Lottery Bonds

Lottery bonds are required in most states for lottery ticket sellers or those who plan to offer lottery machines. These types of bonds are also called lotto bonds or lottery machine bonds. States require them to protect the public from fraud and abuse surrounding lottery games or winnings.

Qualifying for a lottery bond is normally a quick and easy process, taking less time to approve than many other types of bonds. Applicants usually apply for these bonds while establishing or renewing a lottery retailer license. Although costs vary by state, those with better credit profiles receive the best rates.

What is a lottery bond?

A lottery bond, lotto bond, or lottery machine bond is a type of commercial surety bond that ensures lottery sellers are paying taxes on lottery sales, are not mishandling funds, and are not tampering with lottery games or machinery. This type of bond is required of lottery sellers in most states where lottery tickets are sold. These bonds are legal agreements that are normally required at the time of license renewal for lottery sellers in most states.

How do they work?

If the individual or organization that purchased the surety fails to perform as promised and does not adhere to applicable laws and regulations, a claim can be made on the surety bond by the requiring party, in this case, by the state. The surety company will then pay the state, provided the claim is found to be valid. The bond purchaser is then responsible for repaying the surety company for the claim that was paid.

For instance, if a lottery ticket seller misappropriates lottery monies, fails to pay taxes, or tampers with lottery games or machinery, the state can file a claim on the bond. If the claim is deemed to be valid, then the bonding company will pay the state up to the full face value of a bond. The seller is then responsible for replaying the bonding company.

Of course, it is always best to avoid claims. Besides the possible legal repercussions for tampering with lottery sales or equipment, bonds will become more expensive when claims have been made in the past with the same company. If enough claims are validated, then it could become impossible to become bonded under the same company name.

What could cause a claim on a bond lottery?

Lottery machine bonds ensure that the lotto is fair for everyone and that all relevant lottery regulations are being followed by the seller. Failure to adhere to applicable regulations or failure to pay taxes is the most common reason for state to make a claim.

For example, sellers are often required to provide informational materials to consumers. Failure to do so, where required, could result in an unnecessary claim being made against the bond. Failure to let consumers know when a lotto machine is malfunctioning could also lead to a potential claim on a bond.

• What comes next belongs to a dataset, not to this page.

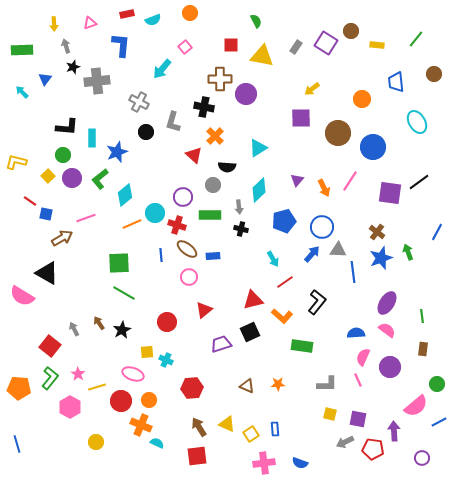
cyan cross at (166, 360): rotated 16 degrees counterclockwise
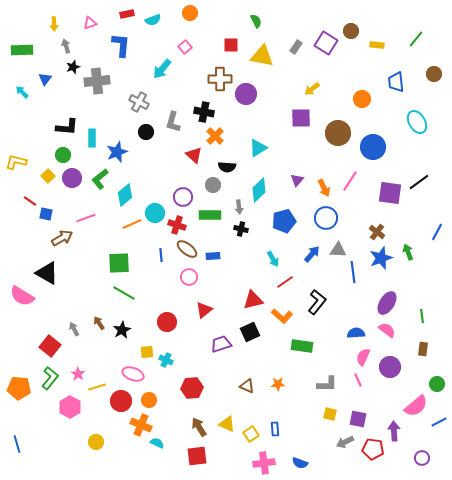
black cross at (204, 107): moved 5 px down
blue circle at (322, 227): moved 4 px right, 9 px up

In addition, sellers are required to allocate and maintain a certain amount of funds to be able to pay lottery winners, up to a certain amount. If a consumer cannot cash in on a lotto ticket within that amount, due to the seller not having allocated funds, then the consumer can report this to the state’s lottery commission. The state can then make a claim on the bond for full payment.

Sellers are also required to pay certain taxes on lottery sales. Failure to do so can result in claims being filed by your state.

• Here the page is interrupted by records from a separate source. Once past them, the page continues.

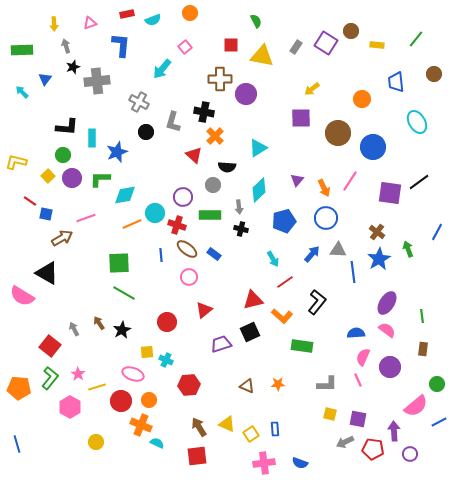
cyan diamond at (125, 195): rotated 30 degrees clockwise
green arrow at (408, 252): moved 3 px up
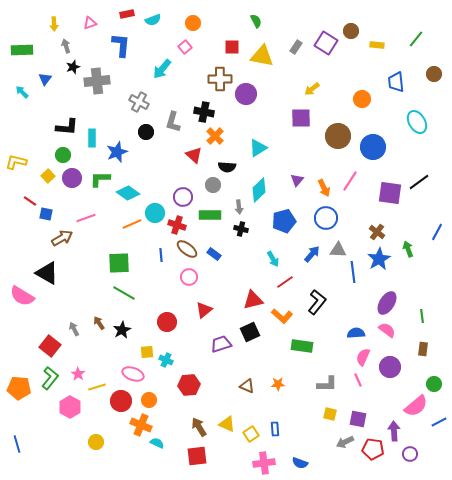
orange circle at (190, 13): moved 3 px right, 10 px down
red square at (231, 45): moved 1 px right, 2 px down
brown circle at (338, 133): moved 3 px down
cyan diamond at (125, 195): moved 3 px right, 2 px up; rotated 45 degrees clockwise
green circle at (437, 384): moved 3 px left
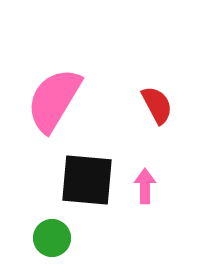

How much does a lottery bond cost?

The total cost of a bond depends on the credit profile of a company or individual, the financial strength of the business and the total bond amount required by your state. Better credit profiles and companies with solid track records will receive lower rates (bonds will cost a lower percentage of the surety amount).

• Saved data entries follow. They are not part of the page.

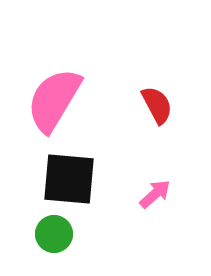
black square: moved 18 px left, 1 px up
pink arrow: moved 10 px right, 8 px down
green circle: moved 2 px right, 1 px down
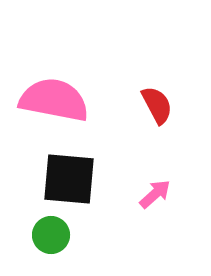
pink semicircle: rotated 70 degrees clockwise
green circle: moved 3 px left, 1 px down
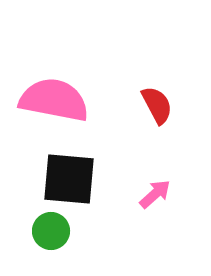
green circle: moved 4 px up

Lottery bonds prices are a percentage of the total bond amount. This is the equivalent of paying a premium on an insurance policy. The full bond amount required is set by state authorities and varies by state. Contact NFP or your state’s lottery commission to find out the full bond amount required by your state.

With good credit and a solid business, customers can qualify for rates as low as 1 percent of the total bond amount. Standard market rates vary between one and four percent. This means that, on a $20,000 bond, the purchaser will pay from $200 – $800 to obtain a lottery bond.

What about bad credit lottery bonds?

NFP issues bonds for all credit ratings, even for those rebuilding credit or with no credit. Applicants with challenged credit can expect bond prices to range from 5 percent – 15 percent of the full bond amount. Bonds might cost slightly more than someone with a stronger credit profile, but better rates typically become available at renewal if credit improves.

Who needs a lottery bond?

Typical customers who need a lottery bond are gas stations and convenience stores. In states where they are required, anyone who plans to sell lottery tickets or install lottery machinery must obtain a lottery bond before selling tickets or operating the lotto machinery.

Although bonds are required in most states, not all states require one. Call us at 800.863.3210 or contact your state lottery commission to find out whether a lotto bond is required.

How do I get bonded?

Contact our team for all your lottery bond needs. You simply complete a brief questionnaire and we evaluate your personal or business credit. Then we shop your bond with dozens of underwriters to find you the best rate for your profile. Bonds can usually be issued within 24 – 48 hours of applying.

How long is a lottery bond good for?

Lottery bonds are normally renewed every several years as the lottery retailer license is renewed. The amount of time varies by state. At the time of renewal, we will evaluate your bond history and credit and find the best solution for your needs.